Probiotic foods and supplements are among the fastest growing sectors in the health food marketplace, thanks to an explosion of popular and scientific interest in the “microbiome.” It’s clear that the bacteria that live in and on our bodies have an enormous impact on our health—one that we are only just beginning to explore.
But commerce isn’t one to wait around for all the data to come in. Although we have a long way to go to before we understand exactly how to influence and interact with our microbiota, we’re already being bombarded with new products: probiotic powders, juices, teas, fizzy vegetables, funky soybeans, and fermented grains. Some of these are traditional foods that have been around for thousands of years, of course. But until a year or two ago, you wouldn’t have found them on your grocer’s shelf with a bar code.

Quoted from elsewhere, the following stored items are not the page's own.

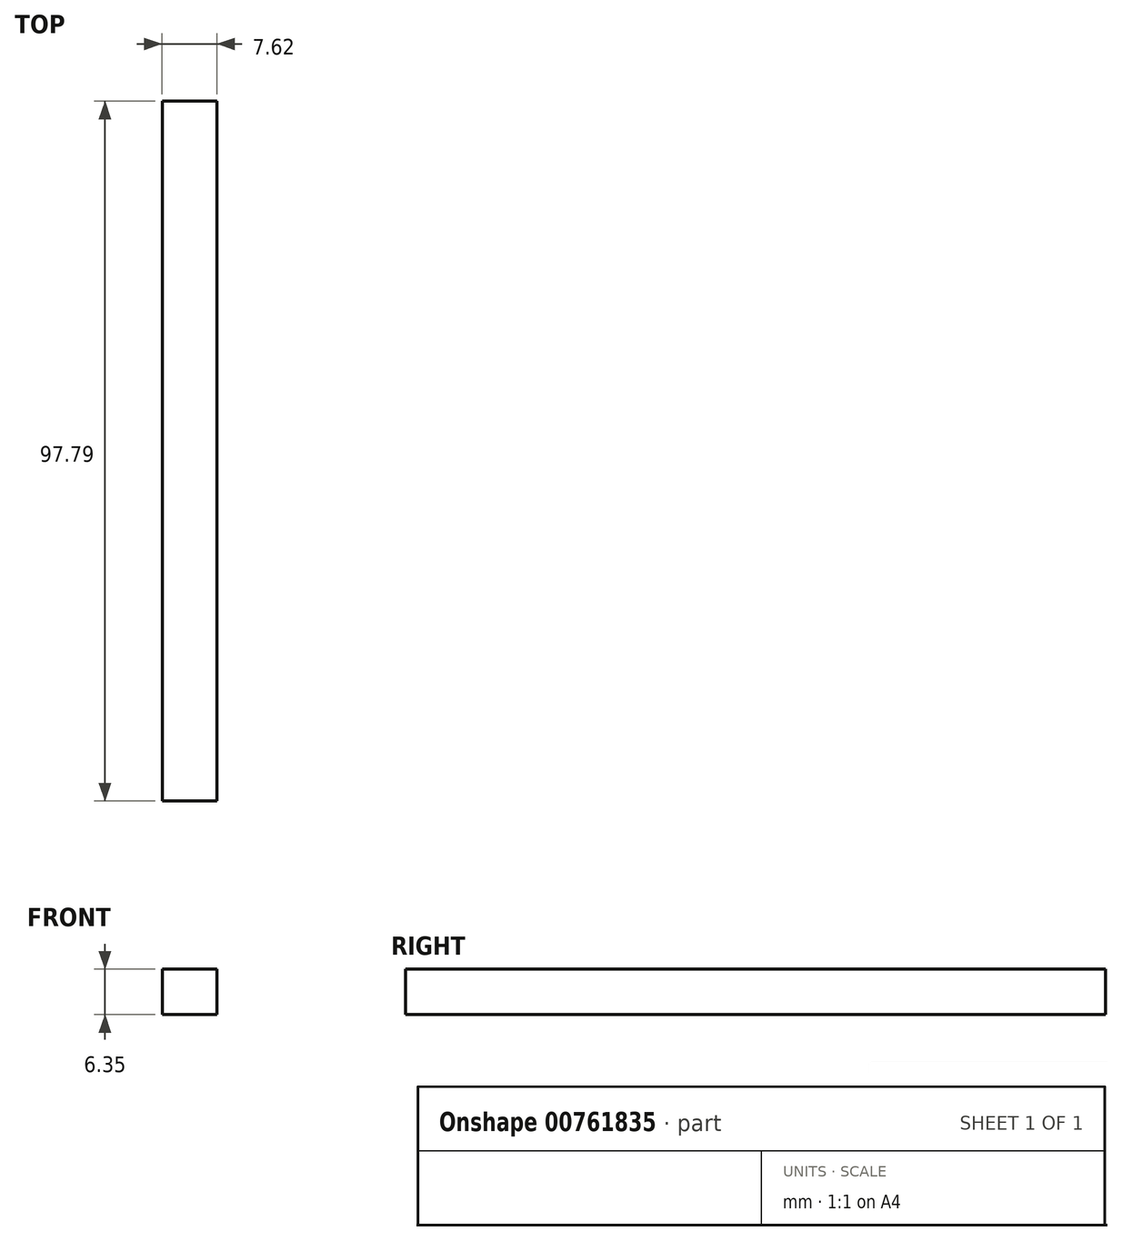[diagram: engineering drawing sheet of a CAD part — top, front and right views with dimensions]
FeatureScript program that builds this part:
annotation { "Feature Type Name" : "Feature", "Feature Type Description" : "" }
export const myFeature = defineFeature(function(context is Context, id is Id, definition is map)
    precondition{}
    {
        {
            var Q0;
            Q0=qCreatedBy(makeId("Top.planeOp"),FACE);
            var sketch = newSketch(context, id + "F0", { "sketchPlane" : qUnion([Q0])});
            skLineSegment(sketch, "E0.bottom", {"start": v(-20.05, 97.93) * mm, "end": v(-12.43, 97.93) * mm});
            skLineSegment(sketch, "E0.top", {"start": v(-20.05, 0.14) * mm, "end": v(-12.43, 0.14) * mm});
            skLineSegment(sketch, "E0.left", {"start": v(-20.05, 97.93) * mm, "end": v(-20.05, 0.14) * mm});
            skLineSegment(sketch, "E0.right", {"start": v(-12.43, 97.93) * mm, "end": v(-12.43, 0.14) * mm});
            skSolve(sketch);
        }
        {
            var Q0;
            Q0=makeQuery(id+"F0.imprint","IMPRINT",FACE,{"disambiguationData":[TD([[makeQuery(id+"F0.imprint","IMPRINT",EDGE,{"derivedFrom":sQuery(id+"F0.wireOp",EDGE,"E0.bottom")}),-1.0]])]});
            extrude(context, id + "F1", {"entities" : qUnion([Q0]), "depth" : 6.35 * mm, "offsetDistance" : 25.4 * mm});
        }
    });
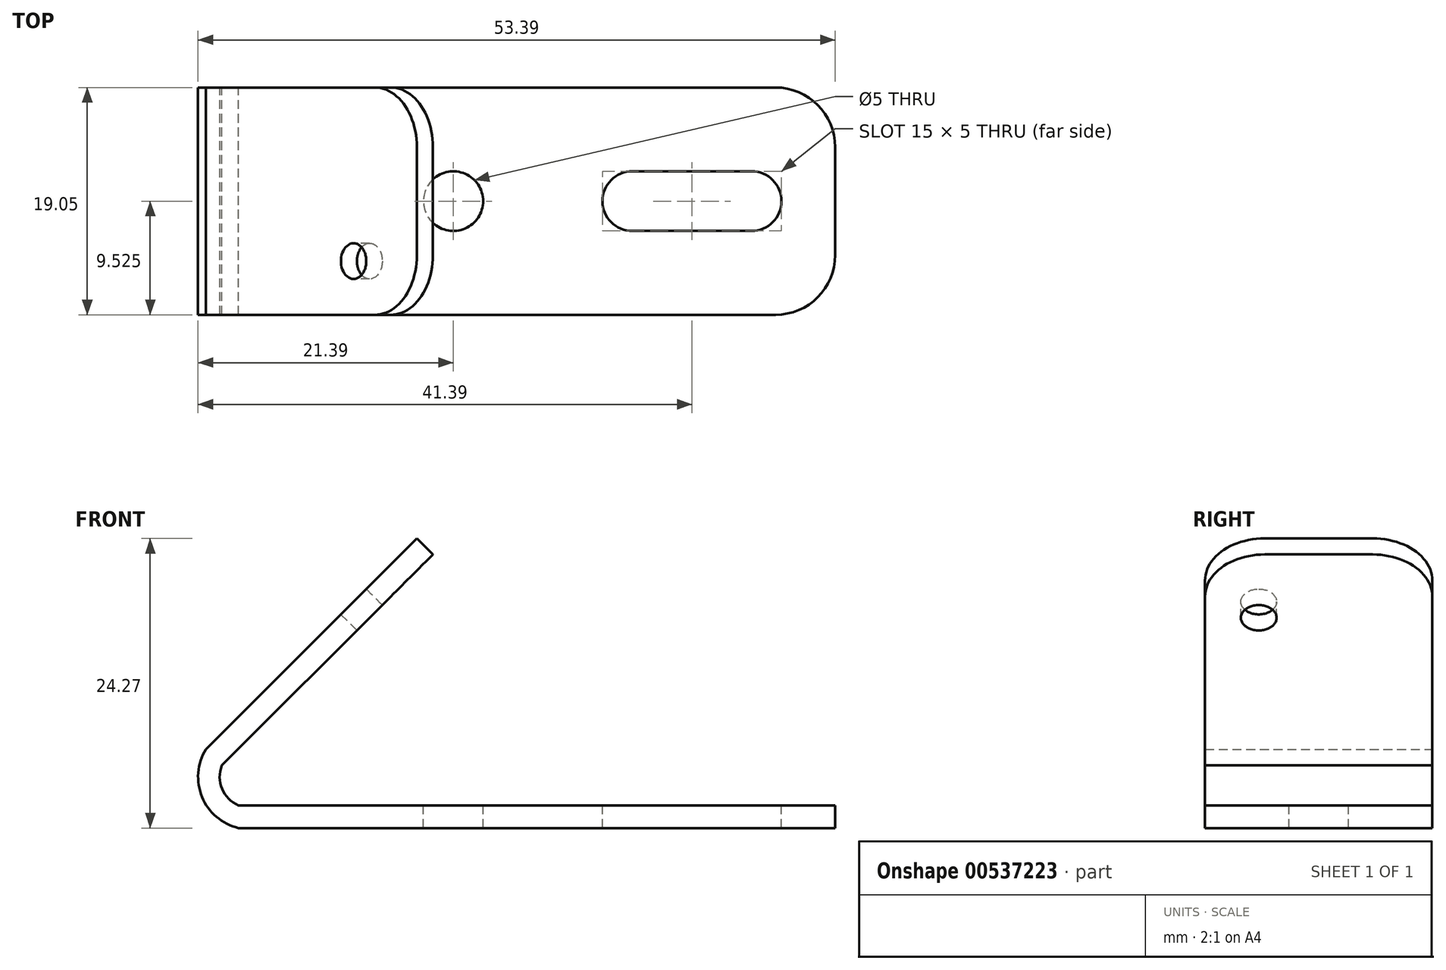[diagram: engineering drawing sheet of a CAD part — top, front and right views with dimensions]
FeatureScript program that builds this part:
annotation { "Feature Type Name" : "Feature", "Feature Type Description" : "" }
export const myFeature = defineFeature(function(context is Context, id is Id, definition is map)
    precondition{}
    {
        {
            var Q0;
            Q0=qCreatedBy(makeId("Front.planeOp"),FACE);
            var sketch = newSketch(context, id + "F0", { "sketchPlane" : qUnion([Q0])});
            skLineSegment(sketch, "E0", {"start": v(0, 0) * mm, "end": v(50, 0) * mm});
            skLineSegment(sketch, "E1", {"start": v(50, 0) * mm, "end": v(50, 1.9) * mm});
            skLineSegment(sketch, "E2", {"start": v(50, 1.9) * mm, "end": v(0, 1.9) * mm});
            skLineSegment(sketch, "E3", {"start": v(-2.73, 6.6) * mm, "end": v(14.95, 24.27) * mm});
            skArc(sketch, "E4", {"start": v(-2.73, 6.6) * mm, "mid": v(-3.05, 2.6) * mm, "end": v(0, 0) * mm});
            skLineSegment(sketch, "E5", {"start": v(14.95, 24.27) * mm, "end": v(16.29, 22.93) * mm});
            skLineSegment(sketch, "E6", {"start": v(16.29, 22.93) * mm, "end": v(-1.39, 5.25) * mm});
            skArc(sketch, "E7", {"start": v(0, 1.9) * mm, "mid": v(-1.38, 3.3) * mm, "end": v(-1.39, 5.25) * mm});
            skSolve(sketch);
        }
        {
            var Q0;
            Q0 = qSketchRegion(id + "F0", true);
            extrude(context, id + "F1", {"entities" : qUnion([Q0]), "depth" : 19.05 * mm, "offsetDistance" : 25 * mm});
        }
        {
            var Q0;
            Q0=makeQuery(id+"F1.opExtrude","CAP_EDGE",EDGE,{"disambiguationData":[OSD([sQuery(id+"F0.wireOp",EDGE,"E5")])],"isStart":false});
            var Q1;
            Q1=makeQuery(id+"F1.opExtrude","CAP_EDGE",EDGE,{"disambiguationData":[OSD([sQuery(id+"F0.wireOp",EDGE,"E5")])],"isStart":true});
            fillet(context, id + "F2", {"entities" : qUnion([Q0, Q1]), "radius" : 5 * mm, "tangentPropagation" : true, "allowEdgeOverflow" : false});
        }
        {
            var Q0;
            Q0=makeQuery(id+"F1.opExtrude","SWEPT_FACE",FACE,{"disambiguationData":[OSD([sQuery(id+"F0.wireOp",EDGE,"E3")])]});
            var sketch = newSketch(context, id + "F3", { "sketchPlane" : qUnion([Q0])});
            skLineSegment(sketch, "E8", {"start": v(19.05, 27.73) * mm, "end": v(14.55, 27.73) * mm, "construction": true});
            skLineSegment(sketch, "E9", {"start": v(14.55, 27.73) * mm, "end": v(14.55, 20.23) * mm, "construction": true});
            skCircle(sketch, "E10", {"center": v(14.55, 20.23) * mm, "radius": 1.5 * mm});
            skLineSegment(sketch, "E11", {"start": v(9.53, 42.7) * mm, "end": v(9.53, -11.02) * mm, "construction": true});
            skPoint(sketch, "E11.startSnap0", {"position": v(9.53, 27.73) * mm});
            skCircle(sketch, "E12.MirrorC", {"center": v(4.5, 20.23) * mm, "radius": 1.5 * mm});
            skSolve(sketch);
        }
        {
            var Q0;
            Q0=makeQuery(id+"F3.imprint","IMPRINT",FACE,{"disambiguationData":[TD([[makeQuery(id+"F3.imprint","IMPRINT",EDGE,{"derivedFrom":sQuery(id+"F3.wireOp",EDGE,"E10")}),1.0]])]});
            extrude(context, id + "F4", {"entities" : qUnion([Q0]), "operationType" : NewBodyOperationType.REMOVE, "oppositeDirection" : true, "depth" : 10 * mm, "offsetDistance" : 25 * mm});
        }
        {
            var Q0;
            Q0=makeQuery(id+"F1.opExtrude","CAP_EDGE",EDGE,{"disambiguationData":[OSD([sQuery(id+"F0.wireOp",EDGE,"E3")])],"isStart":true});
            cPoint(context, id + "F5", {"entities" : qUnion([Q0]), "parameter" : 0.5});
        }
        {
            var Q0;
            Q0=makeQuery(id+"F1.opExtrude","CAP_EDGE",EDGE,{"disambiguationData":[OSD([sQuery(id+"F0.wireOp",EDGE,"E3")])],"isStart":false});
            cPoint(context, id + "F6", {"entities" : qUnion([Q0]), "parameter" : 0.5});
        }
        {
            var Q0;
            Q0 = qCreatedBy(id + "F5" ,VERTEX);
            var Q1;
            Q1 = qCreatedBy(id + "F6" ,VERTEX);
            cPlane(context, id + "F7", {"entities" : qUnion([Q0, Q1]), "cplaneType" : CPlaneType.MID_PLANE, "offset" : 25 * mm, "width" : 150 * mm, "height" : 150 * mm});
        }
        {
            var Q0;
            Q0=makeQuery(id+"F1.opExtrude","CAP_EDGE",EDGE,{"disambiguationData":[OSD([sQuery(id+"F0.wireOp",EDGE,"E1")])],"isStart":true});
            var Q1;
            Q1=makeQuery(id+"F1.opExtrude","CAP_EDGE",EDGE,{"disambiguationData":[OSD([sQuery(id+"F0.wireOp",EDGE,"E1")])],"isStart":false});
            fillet(context, id + "F8", {"entities" : qUnion([Q0, Q1]), "radius" : 5 * mm, "tangentPropagation" : true, "allowEdgeOverflow" : false});
        }
        {
            var Q0;
            Q0=makeQuery(id+"F1.opExtrude","SWEPT_FACE",FACE,{"disambiguationData":[OSD([sQuery(id+"F0.wireOp",EDGE,"E2")])]});
            var sketch = newSketch(context, id + "F9", { "sketchPlane" : qUnion([Q0])});
            skArc(sketch, "E13", {"start": v(43, -12.03) * mm, "mid": v(45.5, -9.53) * mm, "end": v(43, -7.03) * mm});
            skPoint(sketch, "E13.centerSnap0", {"position": v(50, -9.53) * mm});
            skArc(sketch, "E14", {"start": v(33, -7.03) * mm, "mid": v(30.5, -9.53) * mm, "end": v(33, -12.03) * mm});
            skLineSegment(sketch, "E15", {"start": v(33, -7.03) * mm, "end": v(43, -7.03) * mm});
            skLineSegment(sketch, "E16", {"start": v(33, -12.03) * mm, "end": v(43, -12.03) * mm});
            skCircle(sketch, "E17", {"center": v(18, -9.53) * mm, "radius": 2.5 * mm});
            skSolve(sketch);
        }
        {
            var Q0;
            Q0=makeQuery(id+"F9.imprint","IMPRINT",FACE,{"disambiguationData":[TD([[makeQuery(id+"F9.imprint","IMPRINT",EDGE,{"derivedFrom":sQuery(id+"F9.wireOp",EDGE,"E17")}),1.0]])]});
            var Q1;
            Q1=makeQuery(id+"F9.imprint","IMPRINT",FACE,{"disambiguationData":[TD([[makeQuery(id+"F9.imprint","IMPRINT",EDGE,{"derivedFrom":sQuery(id+"F9.wireOp",EDGE,"E13")}),1.0]])]});
            extrude(context, id + "F10", {"entities" : qUnion([Q0, Q1]), "operationType" : NewBodyOperationType.REMOVE, "oppositeDirection" : true, "depth" : 25 * mm, "offsetDistance" : 25 * mm});
        }
    });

All of these probiotic foods, by definition, contain beneficial bacteria. And the hope is that by eating more of them, we will end up with more of them in our intestines. Stocking the pond, as it were.
Do Beneficial Bacteria Survive Digestion?
The problem is that, in order to get from our mouths to our intestines, the bacteria have to survive the rigors of our digestive system, where they’ll be bathed in acid and then worked over by enzymes. How many and which ones survive? That is very much an open question.
Some of the bacteria in our kimchi or kombucha make it to the intestines alive but may be relatively short-lived there. Even if they don’t set up permanent housekeeping, however, these food-based bacteria can have anti-inflammatory and immune-modulating effects and can influence the health and behaviour of the gut’s more permanent residents.
Other food-borne beneficial bacteria don’t survive digestion. But that doesn’t mean that they don’t do anything for us. Most traditionally fermented foods are nutrient-dense foods to begin with. The fermentation process increases the levels of some nutrients and makes others—particularly minerals—more bioavailable. Probiotic foods also often contain prebiotic nutrients which serve as nourishment for the bacteria in our intestines.
Prebiotics Are Where It’s At
And that actually brings me to the punch line: If you’re looking for a more reliable way to increase the health and diversity of your gut bacteria, don’t worry so much about stocking the pond. Instead, focus on the care and feeding of the bacteria that are already in there.
Diet definitely has a significant impact on our gut bacteria. But the prebiotics you consume may be far more significant than the probiotics. Prebiotics are the indigestible carbohydrates (aka fibre) and other compounds in our food that provide a food source for those bacteria in the gut.
Your Diet Determines Their Destiny
Just like people, different bacteria have different food preferences. Some bacteria really dig cheeseburgers and fries. Other bacteria really love kale and oat bran. When you eat a steady diet of cheeseburgers and fries, those protein and fat-loving bacteria thrive and grow in number and the fibre-loving bacteria wither away. When you eat a lot of vegetables, legumes, and whole grains, the fibre-loving bacteria throw a party and the cheeseburger- loving bacteria sulk in the corner.
This has been dramatically demonstrated in human trials. Change the composition of your diet from one that’s high in animal fat and protein to one that’s high in plant fibre and you can change the profile of your intestinal bacteria in a couple of weeks or in as little as a day.
This is more than just a parlour trick. It turns out that the fibre-loving bacteria are the ones that are associated with all sorts of positive health benefits, while the cheeseburger-loving bacteria tend to be associated with obesity, colon cancer, ulcerative colitis, and metabolic syndrome.
And here’s an even more sinister possibility: Mouse studies have shown that the effects of diet on gut bacteria can persist for multiple generations.
Probiotic Foods Are Probably Not Enough
Feel free to explore and enjoy all the new (and old) probiotic foods out there. But if you’re looking for the health advantages associated with a healthier microbiome, what you feed your gut bacteria may be far more important.
It’s still OK to enjoy a cheeseburger from time to time. And your diet doesn’t necessarily have to be low in protein or fat; but if you want to encourage a healthy microbiome, your diet does need to contain plenty of fibre-rich foods. Eating a variety of vegetables, whole grains, nuts, and legumes on a daily basis will help to cultivate and nourish the kind of bacteria you want and starve the types you’d be better off without.